Originally published 24 April 2005
I have been reading Judith Flanders’s biography of the MacDonald sisters, four Victorian women best known for having married or mothered famous Victorian men. Georgiana wed the pre-Raphaelite painter Edward Bourne-Jones, Agnes married the Royal Academician Edward Poynter, Louisa gave birth to the future prime minister of Britain, Stanley Baldwin, and Alice was the mother of the poet of Empire, Rudyard Kipling.
Not a bad record for the daughters of a lower middle-class evangelical minister and his wife. These were smart, talented women, and in a less patriarchal society they might have achieved great things on their own. Flanders uses the MacDonald women as a way to describe family life and mores in Victorian England.
Her story reminds us just how far we have come during the past century in the domestic application of science and technology.
George and Hannah MacDonald, the sisters’ parents, had ten children, more or less a child every eighteen months, a not uncommon course of events in the days before safe and reliable birth control. Three of the MacDonald children died as infants, another at age sixteen. Typically, half of all Victorian children were dead before the age of six.
Sickness was always present: chickenpox, colds, whooping cough, fevers, inflammation, smallpox, diphtheria, scarlet fever , meningitis, tuberculosis, cholera. Adults and children lived much of their lives with toothache, which often led to abscesses, fevers, and migraines. Add to this the ever present danger of accidents due to open fires, and lung disease from smoke and soot.
Hannah lived on the brink of harried madness, always pregnant or breast feeding, burdened with unending household chores. Keeping the home even reasonably clean took an enormous amount of time. The average Victorian household burned a ton of coal every six weeks and the dirt thrown out was immense. Oil and paraffin lamps were smoky and time-consuming. Running water was available only in the scullery, and must be heated over a coal fire. Laundry in the days before detergents took full day or two every week.
In a letter of about 1843, Hannah complains: “The children have colds…I am so wearied of sickness and nursing in addition to my many domestic cares, that I sometimes feel almost stupefied, and fearful of sinning against God, by a sort of reckless indifference to what may befall me.”
Meanwhile her husband George was out and about saving souls.
What consolation did religion offer Hannah? Flanders writes: “Grieving parents were told that they should see a child’s death as a challenge to their faith and humility before God. If they mourned their lost child, they were refusing God’s lesson of submission, and harboring the sin of pride.” One of Hannah’s sons thought religion sustained his mother in her trials; a daughter felt that religion only added to Hannah’s sense of hopelessness.

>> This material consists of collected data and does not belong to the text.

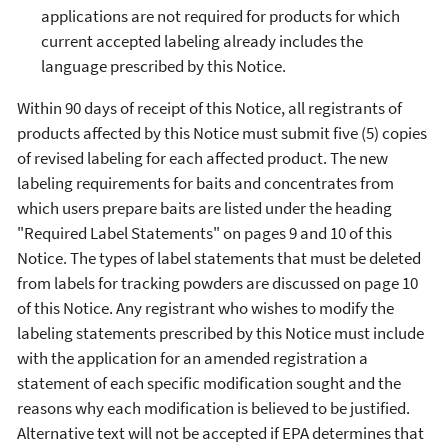
applications are not required for products for which
current accepted labeling already includes the
language prescribed by this Notice.
Within 90 days of receipt of this Notice, all registrants of
products affected by this Notice must submit five (5) copies
of revised labeling for each affected product. The new
labeling requirements for baits and concentrates from
which users prepare baits are listed under the heading
"Required Label Statements" on pages 9 and 10 of this
Notice. The types of label statements that must be deleted
from labels for tracking powders are discussed on page 10
of this Notice. Any registrant who wishes to modify the
labeling statements prescribed by this Notice must include
with the application for an amended registration a
statement of each specific modification sought and the
reasons why each modification is believed to be justified.
Alternative text will not be accepted if EPA determines that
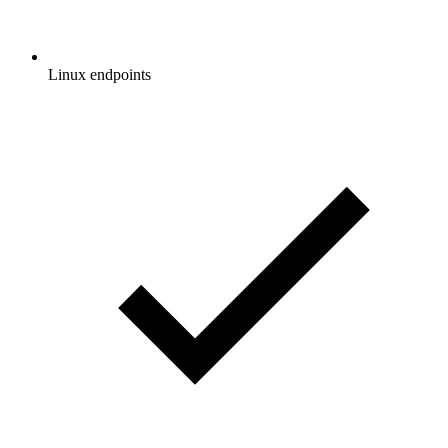
Linux endpoints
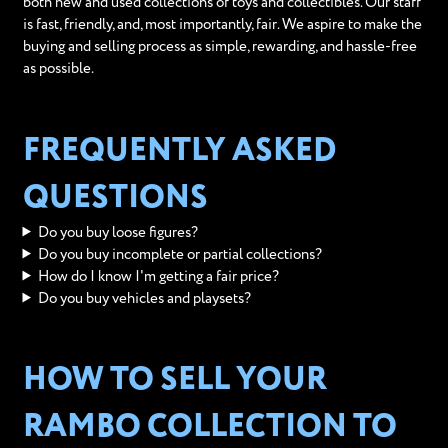
both new and used collections of toys and collectibles. Our staff
is fast, friendly, and, most importantly, fair. We aspire to make the
buying and selling process as simple, rewarding, and hassle-free
as possible.
FREQUENTLY ASKED
QUESTIONS
Do you buy loose figures?
Do you buy incomplete or partial collections?
How do I know I'm getting a fair price?
Do you buy vehicles and playsets?
HOW TO SELL YOUR
RAMBO COLLECTION TO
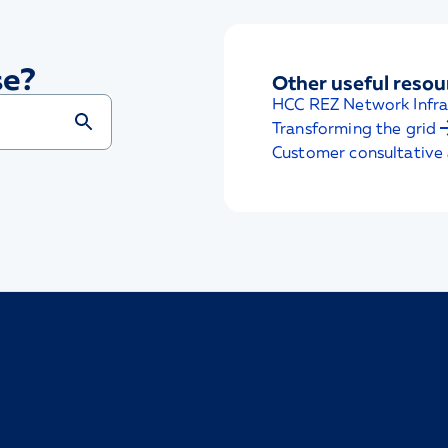
se?
Other useful resou
HCC REZ Network Infra
Transforming the grid
Customer consultative 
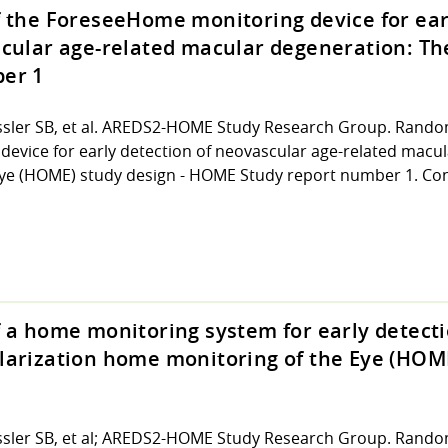
f the ForeseeHome monitoring device for ear
scular age-related macular degeneration: T
er 1
sler SB, et al. AREDS2-HOME Study Research Group. Randomi
vice for early detection of neovascular age-related macul
ye (HOME) study design - HOME Study report number 1. Cont
 a home monitoring system for early detecti
larization home monitoring of the Eye (HOM
ssler SB, et al; AREDS2-HOME Study Research Group. Random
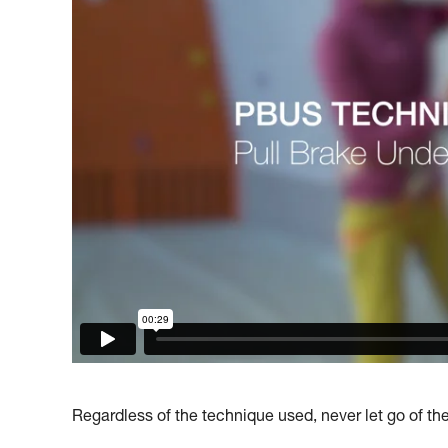
Regardless of the technique used, never let go of th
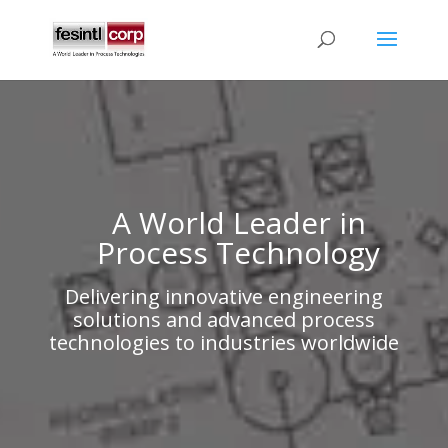
A World Leader in
Process Technology
Delivering innovative engineering
solutions and advanced process
technologies to industries worldwide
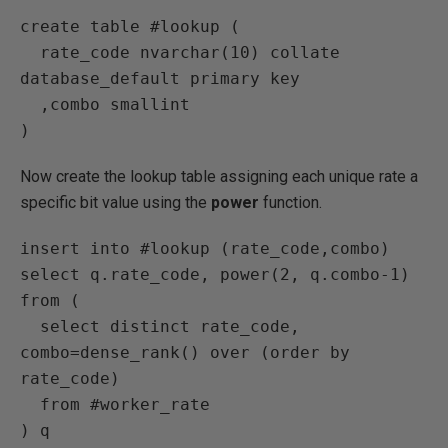
create table #lookup (

  rate_code nvarchar(10) collate 
database_default primary key

  ,combo smallint

)
Now create the lookup table assigning each unique rate a
specific bit value using the
power
function.
insert into #lookup (rate_code,combo)

select q.rate_code, power(2, q.combo-1) 

from (

  select distinct rate_code, 
combo=dense_rank() over (order by 
rate_code) 

  from #worker_rate

) q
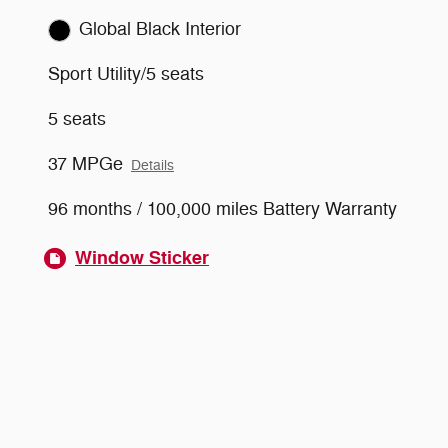
Global Black Interior
Sport Utility/5 seats
5 seats
37 MPGe
Details
96 months / 100,000 miles Battery Warranty
Window Sticker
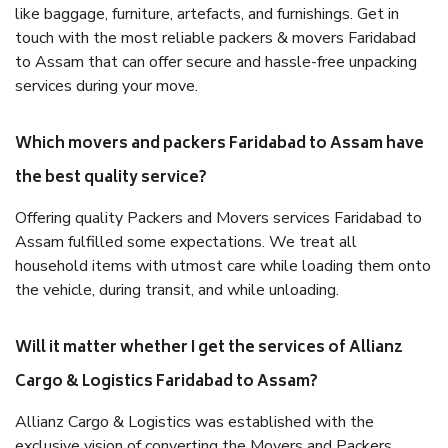
like baggage, furniture, artefacts, and furnishings. Get in
touch with the most reliable packers & movers Faridabad
to Assam that can offer secure and hassle-free unpacking
services during your move.
Which movers and packers Faridabad to Assam have
the best quality service?
Offering quality Packers and Movers services Faridabad to
Assam fulfilled some expectations. We treat all
household items with utmost care while loading them onto
the vehicle, during transit, and while unloading.
Will it matter whether I get the services of Allianz
Cargo & Logistics Faridabad to Assam?
Allianz Cargo & Logistics was established with the
exclusive vision of converting the Movers and Packers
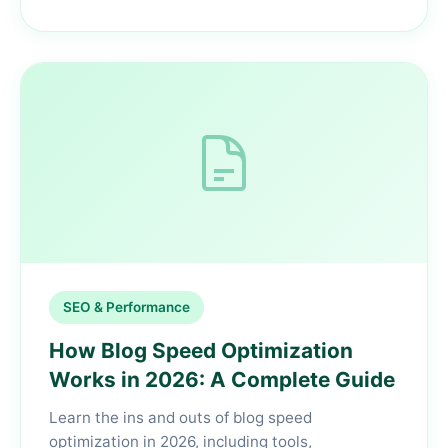
SEO & Performance
How Blog Speed Optimization
Works in 2026: A Complete Guide
Learn the ins and outs of blog speed
optimization in 2026, including tools,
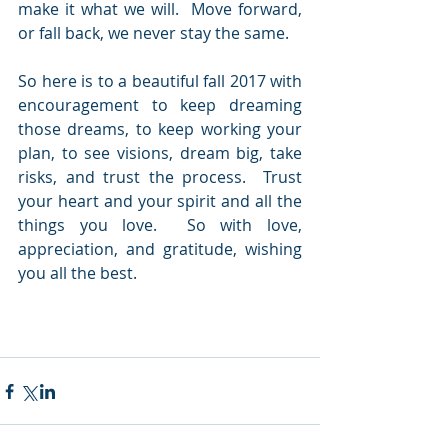
make it what we will.  Move forward, 
or fall back, we never stay the same.
So here is to a beautiful fall 2017 with 
encouragement to keep dreaming 
those dreams, to keep working your 
plan, to see visions, dream big, take 
risks, and trust the process.  Trust 
your heart and your spirit and all the 
things you love.  So with love, 
appreciation, and gratitude, wishing 
you all the best.  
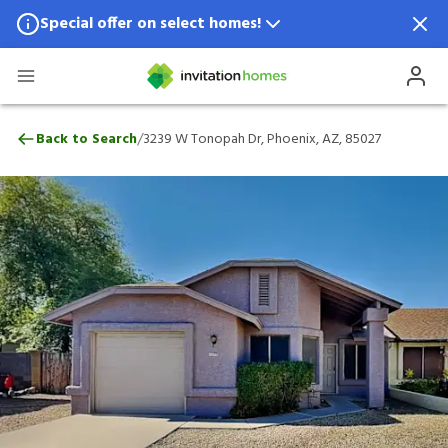
Special offer on select homes!
Special offer available in select locations.
See homes for details.
3239 W Tonopah Dr, Phoenix, AZ, 85027
/
Back to Search
3239 W Tonopah Dr, Phoenix, AZ, 85027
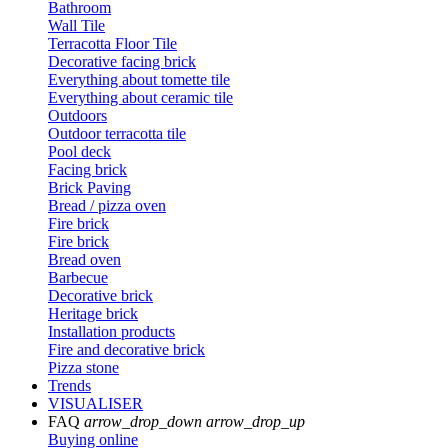
Bathroom
Wall Tile
Terracotta Floor Tile
Decorative facing brick
Everything about tomette tile
Everything about ceramic tile
Outdoors
Outdoor terracotta tile
Pool deck
Facing brick
Brick Paving
Bread / pizza oven
Fire brick
Fire brick
Bread oven
Barbecue
Decorative brick
Heritage brick
Installation products
Fire and decorative brick
Pizza stone
Trends
VISUALISER
FAQ
arrow_drop_down
arrow_drop_up
Buying online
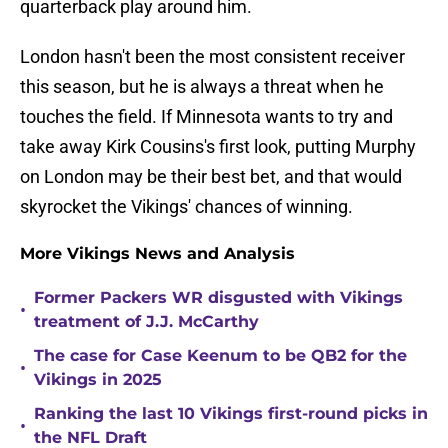
quarterback play around him.
London hasn't been the most consistent receiver
this season, but he is always a threat when he
touches the field. If Minnesota wants to try and
take away Kirk Cousins's first look, putting Murphy
on London may be their best bet, and that would
skyrocket the Vikings' chances of winning.
More Vikings News and Analysis
Former Packers WR disgusted with Vikings
•
treatment of J.J. McCarthy
The case for Case Keenum to be QB2 for the
•
Vikings in 2025
Ranking the last 10 Vikings first-round picks in
•
the NFL Draft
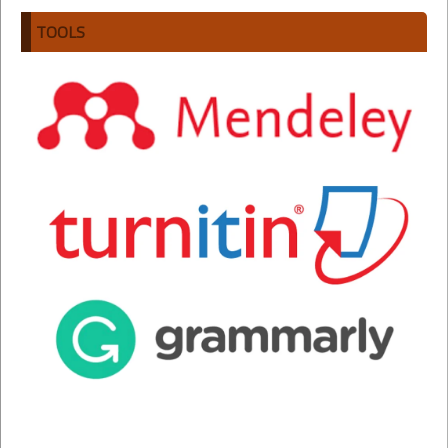
TOOLS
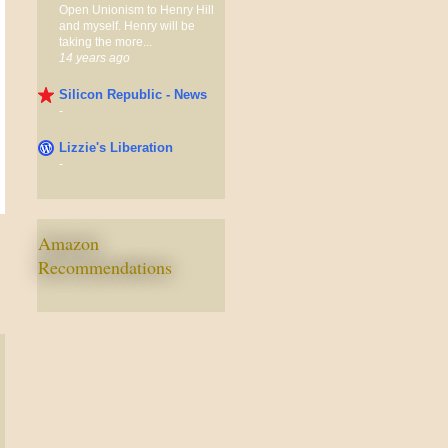
Open Unionism to Henry Hill
and myself. Henry will be
taking the more...
14 years ago
Silicon Republic - News
-
Lizzie's Liberation
-
Amazon
Recommendations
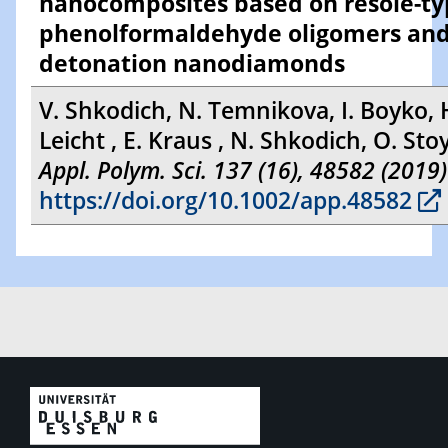
nanocomposites based on resole-t
phenolformaldehyde oligomers an
detonation nanodiamonds
V. Shkodich, N. Temnikova, I. Boyko, 
Leicht , E. Kraus , N. Shkodich, O. St
Appl. Polym. Sci. 137 (16), 48582 (2019)
https://doi.org/10.1002/app.48582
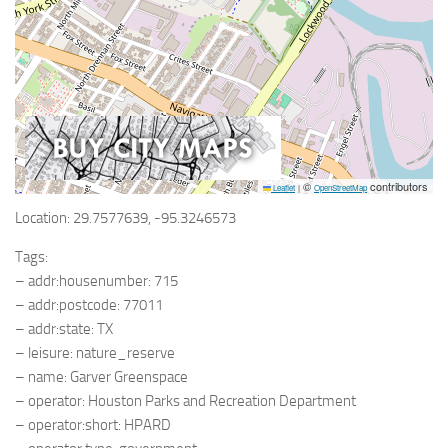
©
contributors
Leaflet
|
OpenStreetMap
Location: 29.7577639, -95.3246573
Tags:
– addr:housenumber: 715
– addr:postcode: 77011
– addr:state: TX
– leisure: nature_reserve
– name: Garver Greenspace
– operator: Houston Parks and Recreation Department
– operator:short: HPARD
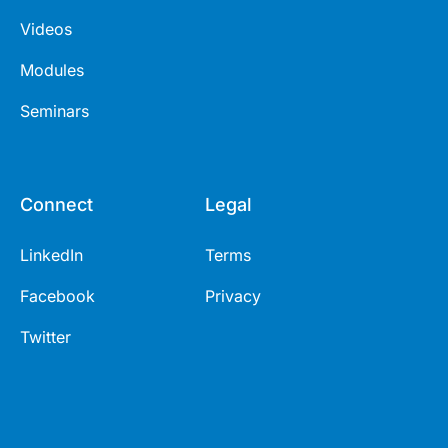
Videos
Modules
Seminars
Connect
Legal
LinkedIn
Terms
Facebook
Privacy
Twitter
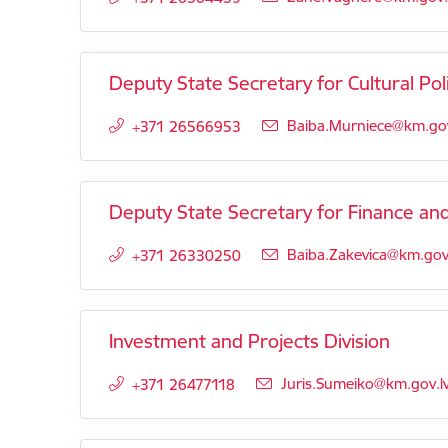
Deputy State Secretary for Cultural Pol
E-mail:
Baiba.Murniece@km.gov
+371 26566953
Deputy State Secretary for Finance a
E-mail:
Baiba.Zakevica@km.gov.
+371 26330250
Investment and Projects Division
E-mail:
Juris.Sumeiko@km.gov.l
+371 26477118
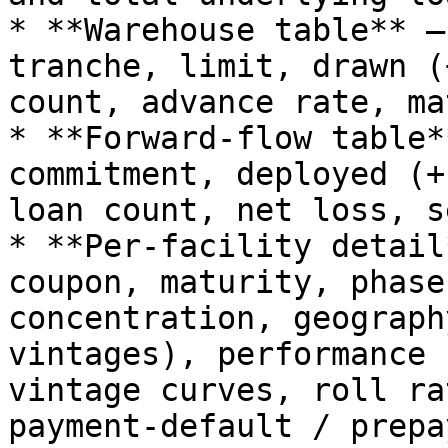
* **Warehouse table** —
tranche, limit, drawn (
count, advance rate, ma
* **Forward-flow table*
commitment, deployed (+
loan count, net loss, s
* **Per-facility detail
coupon, maturity, phase
concentration, geograph
vintages), performance 
vintage curves, roll ra
payment-default / prepa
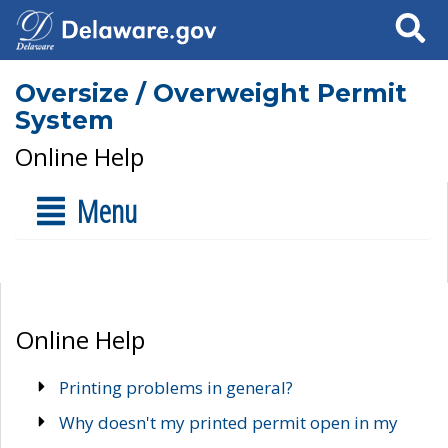
Search
Oversize / Overweight Permit
System
Online Help
Menu
Online Help
Printing problems in general?
Why doesn't my printed permit open in my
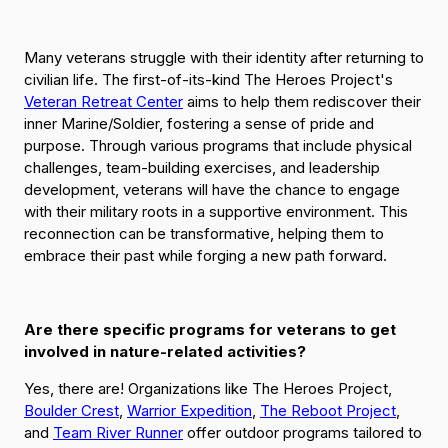
Many veterans struggle with their identity after returning to
civilian life. The first-of-its-kind The Heroes Project's
Veteran Retreat Center
aims to help them rediscover their
inner Marine/Soldier, fostering a sense of pride and
purpose. Through various programs that include physical
challenges, team-building exercises, and leadership
development, veterans will have the chance to engage
with their military roots in a supportive environment. This
reconnection can be transformative, helping them to
embrace their past while forging a new path forward.
Are there specific programs for veterans to get
involved in nature-related activities?
Yes, there are! Organizations like The Heroes Project,
Boulder Crest
,
Warrior Expedition
,
The Reboot Project
,
and
Team River Runner
offer outdoor programs tailored to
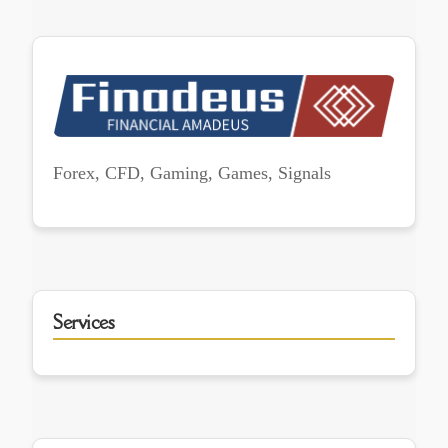
Forex, CFD, Gaming, Games, Signals
Services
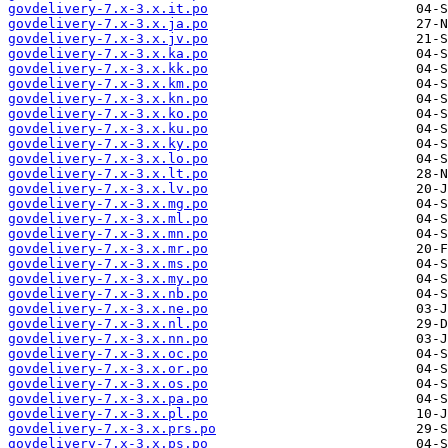
govdelivery-7.x-3.x.it.po
govdelivery-7.x-3.x.ja.po
govdelivery-7.x-3.x.jv.po
govdelivery-7.x-3.x.ka.po
govdelivery-7.x-3.x.kk.po
govdelivery-7.x-3.x.km.po
govdelivery-7.x-3.x.kn.po
govdelivery-7.x-3.x.ko.po
govdelivery-7.x-3.x.ku.po
govdelivery-7.x-3.x.ky.po
govdelivery-7.x-3.x.lo.po
govdelivery-7.x-3.x.lt.po
govdelivery-7.x-3.x.lv.po
govdelivery-7.x-3.x.mg.po
govdelivery-7.x-3.x.ml.po
govdelivery-7.x-3.x.mn.po
govdelivery-7.x-3.x.mr.po
govdelivery-7.x-3.x.ms.po
govdelivery-7.x-3.x.my.po
govdelivery-7.x-3.x.nb.po
govdelivery-7.x-3.x.ne.po
govdelivery-7.x-3.x.nl.po
govdelivery-7.x-3.x.nn.po
govdelivery-7.x-3.x.oc.po
govdelivery-7.x-3.x.or.po
govdelivery-7.x-3.x.os.po
govdelivery-7.x-3.x.pa.po
govdelivery-7.x-3.x.pl.po
govdelivery-7.x-3.x.prs.po
govdelivery-7.x-3.x.ps.po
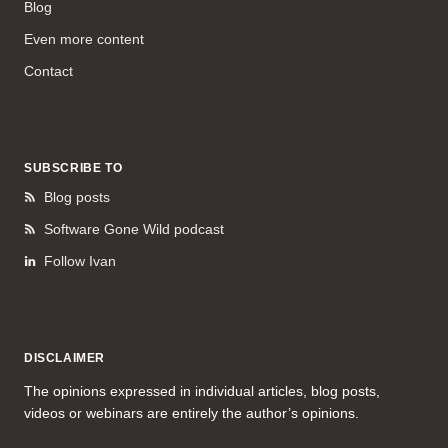
Blog
Even more content
Contact
SUBSCRIBE TO
Blog posts
Software Gone Wild podcast
Follow Ivan
DISCLAIMER
The opinions expressed in individual articles, blog posts,
videos or webinars are entirely the author’s opinions.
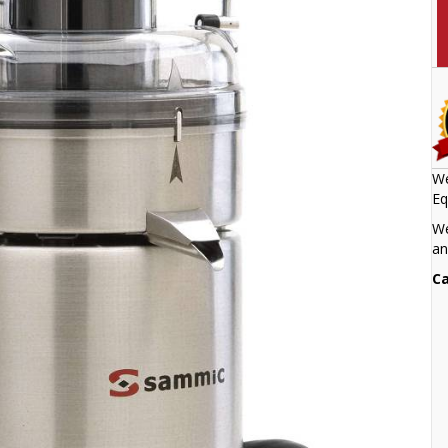
We
Eq
We
an
Ca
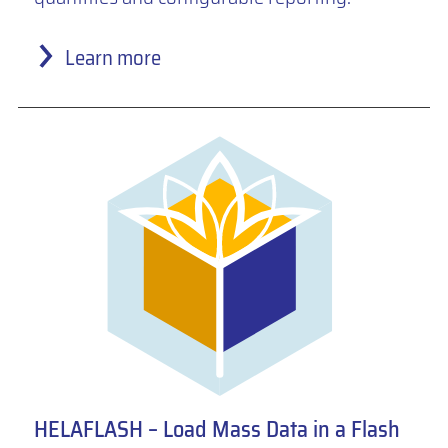
Learn more
HELAFLASH – Load Mass Data in a Flash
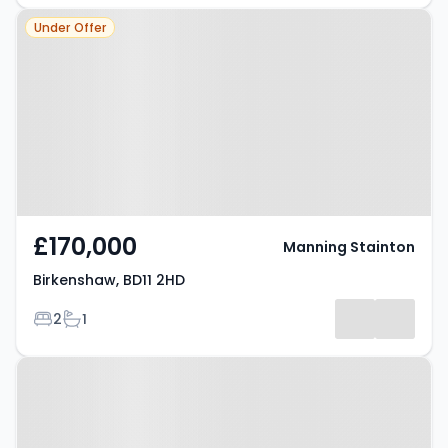
Property at Birkenshaw, BD11 2HD
Under Offer
£170,000
Manning Stainton
Birkenshaw, BD11 2HD
Bedrooms
Bathrooms
2
1
Property at Drighlington, BD11 1AB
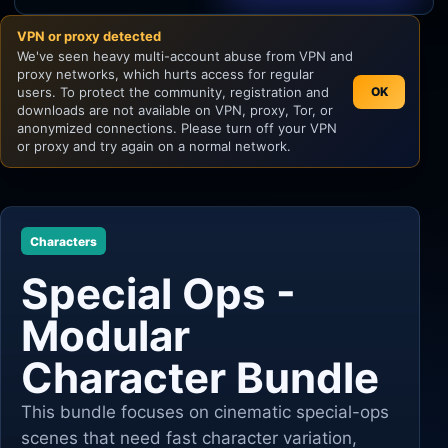
VPN or proxy detected
Unity
We've seen heavy multi-account abuse from VPN and
proxy networks, which hurts access for regular
Unreal Engine
users. To protect the community, registration and
OK
downloads are not available on VPN, proxy, Tor, or
anonymized connections. Please turn off your VPN
or proxy and try again on a normal network.
Characters
Special Ops -
Modular
Character Bundle
This bundle focuses on cinematic special-ops
scenes that need fast character variation,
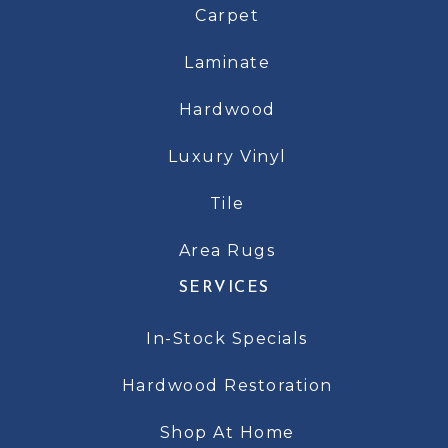
Carpet
Laminate
Hardwood
Luxury Vinyl
Tile
Area Rugs
SERVICES
In-Stock Specials
Hardwood Restoration
Shop At Home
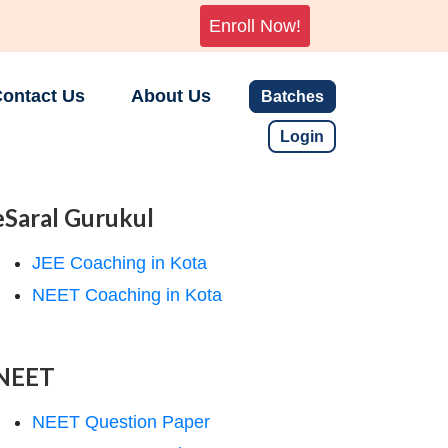
Enroll Now!
ontact Us
About Us
Batches
Login
eSaral Gurukul
JEE Coaching in Kota
NEET Coaching in Kota
NEET
NEET Question Paper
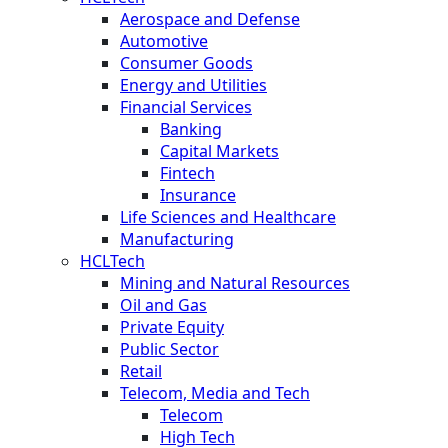
Aerospace and Defense
Automotive
Consumer Goods
Energy and Utilities
Financial Services
Banking
Capital Markets
Fintech
Insurance
Life Sciences and Healthcare
Manufacturing
HCLTech
Mining and Natural Resources
Oil and Gas
Private Equity
Public Sector
Retail
Telecom, Media and Tech
Telecom
High Tech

Which is not to say that churchgoing, particularly in the evangelical denominations, did not offer companionship and solidarity in the face of trials, and a promise of something better after death for those who kept the faith and endured. The one thing religious faith did not provide was amelioration of hardships and tragedies in the here and now.
But science and technology were flourishing during the Victorian era, and ultimately provided substantial relief for daunted mothers and homemakers such as Hannah. Faraday and Maxwell laid the basis for the electrified home and modern electronic communication. Semmelweiss, Pasteur, Koch, Jenner, Lister and others helped free humankind from the age-old scourge of infant mortality and infectious disease. Engineers provided clean and reliable public water and sanitation systems. Chemists contributed cleaning agents and disinfectants.
And, not least, Darwin and his contemporaries gave us a view of life in which humans are no longer the arbitrary playthings of the gods. No longer must men and women resign themselves to whatever fates befell them; they could work to shape lives of freedom and harmony. Slavery was abolished. Women’s rights affirmed. General public education established.
The driving force of modernization was access to reliable public knowledge of the world — scientific knowledge — unobstructed by sectarianism, jingoism, racism, archaic cosmologies, and superstition.
Of course, religion did not wither away, nor should it. There is much to be said for collective public celebration of the mystery of creation, rites of passage, works of charity, ethical teaching, spirituality. Science and technology can create the conditions for personal fulfillment, but they are not by themselves particularly filling. There is a part of us that longs for contact with whatever is the source of the world’s mystery and beauty.
Hannah MacDonald found some solace late in life, with her garden and her grandchildren. If she had the choice, I wonder would she choose to live in a modern secular society, with long healthy lives for herself and her children but without the promise of eternal life, or in the sooty domestic slavery of a mid-19th-century God-fearing Victorian household buoyed only by the hope of something better to come?